Hello, I'm attempting to run a glm analysis with edgeR on 32 biologically independent samples, with 3 factors. I have sex, age, and genotype. I'd like to create a full design matrix, but I'm having some trouble doing this, and understanding all the contrasts possible.

> sex = rep(c("m","f"),each=2,times=8) > time = rep(c("p0","p2","p6","p12"),each=8) > geno = factor(rep(c("WT","KO"),times=16)) > geno = relevel(geno,ref="WT") > > full_design = model.matrix(~0+sex*geno*time) > colnames(full_design) [1] "sexf" "sexm" "genoKO" [4] "timep12" "timep2" "timep6" [7] "sexm:genoKO" "sexm:timep12" "sexm:timep2" [10] "sexm:timep6" "genoKO:timep12" "genoKO:timep2" [13] "genoKO:timep6" "sexm:genoKO:timep12" "sexm:genoKO:timep2" [16] "sexm:genoKO:timep6"

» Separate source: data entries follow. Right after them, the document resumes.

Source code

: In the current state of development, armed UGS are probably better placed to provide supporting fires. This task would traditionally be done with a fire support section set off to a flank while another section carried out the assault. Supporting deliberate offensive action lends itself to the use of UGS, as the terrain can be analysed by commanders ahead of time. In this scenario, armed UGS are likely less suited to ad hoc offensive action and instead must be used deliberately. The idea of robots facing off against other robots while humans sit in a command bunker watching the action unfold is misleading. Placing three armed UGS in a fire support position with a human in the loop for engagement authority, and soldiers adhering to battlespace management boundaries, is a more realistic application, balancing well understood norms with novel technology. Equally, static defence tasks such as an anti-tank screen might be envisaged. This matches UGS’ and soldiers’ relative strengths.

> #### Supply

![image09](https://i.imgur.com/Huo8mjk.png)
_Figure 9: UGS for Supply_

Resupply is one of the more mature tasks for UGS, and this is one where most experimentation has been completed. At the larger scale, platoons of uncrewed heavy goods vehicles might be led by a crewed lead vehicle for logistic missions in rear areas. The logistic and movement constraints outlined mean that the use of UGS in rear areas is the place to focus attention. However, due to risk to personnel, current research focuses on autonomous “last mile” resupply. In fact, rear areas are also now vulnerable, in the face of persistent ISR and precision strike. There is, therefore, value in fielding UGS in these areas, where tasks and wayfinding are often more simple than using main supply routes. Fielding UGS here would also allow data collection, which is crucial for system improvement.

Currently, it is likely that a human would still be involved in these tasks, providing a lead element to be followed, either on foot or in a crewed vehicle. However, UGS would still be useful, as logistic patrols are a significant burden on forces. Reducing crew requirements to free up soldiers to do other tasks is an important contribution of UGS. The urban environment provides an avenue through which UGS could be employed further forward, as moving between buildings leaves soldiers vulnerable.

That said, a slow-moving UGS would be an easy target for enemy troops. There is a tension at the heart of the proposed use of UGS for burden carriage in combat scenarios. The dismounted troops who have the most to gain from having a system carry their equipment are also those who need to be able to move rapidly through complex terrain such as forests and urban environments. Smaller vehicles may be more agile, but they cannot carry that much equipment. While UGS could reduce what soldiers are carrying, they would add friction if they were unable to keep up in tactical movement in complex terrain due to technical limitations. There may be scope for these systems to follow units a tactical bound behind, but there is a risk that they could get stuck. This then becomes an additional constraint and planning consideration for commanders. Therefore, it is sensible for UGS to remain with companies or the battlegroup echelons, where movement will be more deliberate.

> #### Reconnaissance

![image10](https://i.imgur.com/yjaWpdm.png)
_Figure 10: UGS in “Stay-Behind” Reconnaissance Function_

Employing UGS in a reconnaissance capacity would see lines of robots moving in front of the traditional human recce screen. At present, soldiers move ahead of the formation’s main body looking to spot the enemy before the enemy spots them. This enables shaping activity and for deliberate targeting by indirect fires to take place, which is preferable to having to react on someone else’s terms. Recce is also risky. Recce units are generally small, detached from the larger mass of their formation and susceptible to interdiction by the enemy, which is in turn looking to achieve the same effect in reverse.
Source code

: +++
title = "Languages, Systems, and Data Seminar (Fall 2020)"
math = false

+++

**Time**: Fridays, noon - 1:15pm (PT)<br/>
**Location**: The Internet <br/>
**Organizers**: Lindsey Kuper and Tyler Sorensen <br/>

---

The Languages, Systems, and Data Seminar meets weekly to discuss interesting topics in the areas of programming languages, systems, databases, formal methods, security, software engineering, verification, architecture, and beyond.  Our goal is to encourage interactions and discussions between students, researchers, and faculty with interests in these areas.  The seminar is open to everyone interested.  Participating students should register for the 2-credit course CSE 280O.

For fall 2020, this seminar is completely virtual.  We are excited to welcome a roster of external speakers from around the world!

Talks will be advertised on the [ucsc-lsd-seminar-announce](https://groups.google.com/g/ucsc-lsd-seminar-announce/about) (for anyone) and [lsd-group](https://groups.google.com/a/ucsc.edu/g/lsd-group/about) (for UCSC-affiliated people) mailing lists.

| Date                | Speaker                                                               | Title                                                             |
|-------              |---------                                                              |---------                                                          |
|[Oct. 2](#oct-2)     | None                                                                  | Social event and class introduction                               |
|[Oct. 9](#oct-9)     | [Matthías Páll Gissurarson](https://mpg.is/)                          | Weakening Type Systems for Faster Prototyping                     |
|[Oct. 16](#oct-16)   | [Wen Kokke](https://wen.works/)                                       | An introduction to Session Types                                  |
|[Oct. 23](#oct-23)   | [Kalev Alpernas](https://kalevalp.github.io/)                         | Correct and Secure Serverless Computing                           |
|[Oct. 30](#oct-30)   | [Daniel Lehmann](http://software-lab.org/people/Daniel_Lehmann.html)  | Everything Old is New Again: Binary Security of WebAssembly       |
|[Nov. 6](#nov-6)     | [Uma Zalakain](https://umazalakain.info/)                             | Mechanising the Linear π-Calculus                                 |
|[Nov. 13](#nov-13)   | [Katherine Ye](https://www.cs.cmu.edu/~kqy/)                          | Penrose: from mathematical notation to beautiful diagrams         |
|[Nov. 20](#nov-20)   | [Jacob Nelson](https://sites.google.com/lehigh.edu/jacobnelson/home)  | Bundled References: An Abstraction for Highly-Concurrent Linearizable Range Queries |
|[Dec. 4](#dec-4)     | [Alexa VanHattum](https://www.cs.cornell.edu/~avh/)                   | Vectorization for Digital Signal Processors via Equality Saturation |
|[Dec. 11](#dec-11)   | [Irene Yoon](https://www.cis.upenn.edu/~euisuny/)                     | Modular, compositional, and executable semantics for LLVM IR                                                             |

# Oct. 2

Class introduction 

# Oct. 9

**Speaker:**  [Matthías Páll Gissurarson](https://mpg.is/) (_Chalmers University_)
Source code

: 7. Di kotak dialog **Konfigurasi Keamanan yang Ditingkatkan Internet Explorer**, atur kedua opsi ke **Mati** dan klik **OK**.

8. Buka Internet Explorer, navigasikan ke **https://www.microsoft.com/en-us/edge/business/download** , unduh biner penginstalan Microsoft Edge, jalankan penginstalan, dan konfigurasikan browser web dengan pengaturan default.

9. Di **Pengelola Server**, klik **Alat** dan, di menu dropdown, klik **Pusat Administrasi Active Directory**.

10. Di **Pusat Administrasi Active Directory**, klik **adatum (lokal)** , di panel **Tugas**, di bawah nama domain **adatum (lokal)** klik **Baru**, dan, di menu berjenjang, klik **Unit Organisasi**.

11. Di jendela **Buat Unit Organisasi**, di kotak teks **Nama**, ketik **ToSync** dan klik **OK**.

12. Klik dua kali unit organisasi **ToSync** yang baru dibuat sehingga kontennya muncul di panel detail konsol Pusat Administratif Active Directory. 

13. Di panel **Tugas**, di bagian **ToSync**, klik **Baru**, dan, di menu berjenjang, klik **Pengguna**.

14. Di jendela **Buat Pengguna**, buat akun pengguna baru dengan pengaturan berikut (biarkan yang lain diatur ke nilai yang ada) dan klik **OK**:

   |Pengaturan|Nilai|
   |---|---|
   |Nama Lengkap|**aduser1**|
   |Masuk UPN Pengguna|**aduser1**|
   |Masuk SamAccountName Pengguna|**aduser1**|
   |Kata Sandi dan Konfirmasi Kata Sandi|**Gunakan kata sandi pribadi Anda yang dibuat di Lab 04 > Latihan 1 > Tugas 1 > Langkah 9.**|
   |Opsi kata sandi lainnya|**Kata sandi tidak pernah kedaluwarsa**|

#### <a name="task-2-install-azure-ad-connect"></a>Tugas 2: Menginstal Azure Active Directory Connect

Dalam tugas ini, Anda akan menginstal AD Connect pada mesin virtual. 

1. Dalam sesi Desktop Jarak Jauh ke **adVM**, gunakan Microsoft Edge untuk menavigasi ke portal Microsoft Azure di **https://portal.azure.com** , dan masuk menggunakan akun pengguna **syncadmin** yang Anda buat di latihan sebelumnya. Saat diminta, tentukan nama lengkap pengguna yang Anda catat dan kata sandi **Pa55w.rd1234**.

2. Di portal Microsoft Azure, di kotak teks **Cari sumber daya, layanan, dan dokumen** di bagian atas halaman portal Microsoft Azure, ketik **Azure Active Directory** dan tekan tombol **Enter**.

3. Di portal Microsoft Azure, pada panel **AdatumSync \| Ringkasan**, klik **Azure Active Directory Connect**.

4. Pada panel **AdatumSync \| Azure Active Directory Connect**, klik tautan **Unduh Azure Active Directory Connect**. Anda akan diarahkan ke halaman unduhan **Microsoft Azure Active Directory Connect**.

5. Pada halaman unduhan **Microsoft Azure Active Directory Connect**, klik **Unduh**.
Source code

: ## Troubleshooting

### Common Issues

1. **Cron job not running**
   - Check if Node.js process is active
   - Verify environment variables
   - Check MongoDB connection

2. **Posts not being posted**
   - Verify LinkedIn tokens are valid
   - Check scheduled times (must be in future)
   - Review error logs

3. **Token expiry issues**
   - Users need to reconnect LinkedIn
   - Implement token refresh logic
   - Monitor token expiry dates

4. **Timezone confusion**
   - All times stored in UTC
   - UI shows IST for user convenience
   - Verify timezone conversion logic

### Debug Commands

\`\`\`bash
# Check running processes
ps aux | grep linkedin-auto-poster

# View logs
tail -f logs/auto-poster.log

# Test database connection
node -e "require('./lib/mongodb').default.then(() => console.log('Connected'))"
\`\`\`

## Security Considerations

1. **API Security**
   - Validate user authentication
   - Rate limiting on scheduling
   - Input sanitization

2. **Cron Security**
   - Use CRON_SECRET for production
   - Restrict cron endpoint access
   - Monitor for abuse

From what I understand of the EdgeR manual, the first 6 fields of the design matrix are the coefficients of each factor, against the baseline of each other factor (so "sexf" is "f" at "p0", with a "WT" genotype, "timeP12" is "f" at "p12", with genotype "WT", and so on). Is this correct? And is this design matrix the best way to measure the differences between my samples? Thank you very much for your help.

EDIT: Looking at the design matrix, it seems that my previous understanding was mistaken. The first column, "sexf", is a length 32 vector, with 1s at all rows where the sex is "f" - so, equivalent to `rep(c(0,1),each=2,times=8).`

In this case, EdgeR does have information on all samples that have sex "f", but I'm not sure how, in this case, one would find the difference between "sexf" and "sexm", at p0, since "sexm:timep0" doesn't exist in the "full_design" matrix. Am I correct in my understanding of the design matrix - labeling rows that apply to the column name with 1s? And if so, how does one make all possible comparisons with the "full_design" matrix? It seems like it isn't full at all.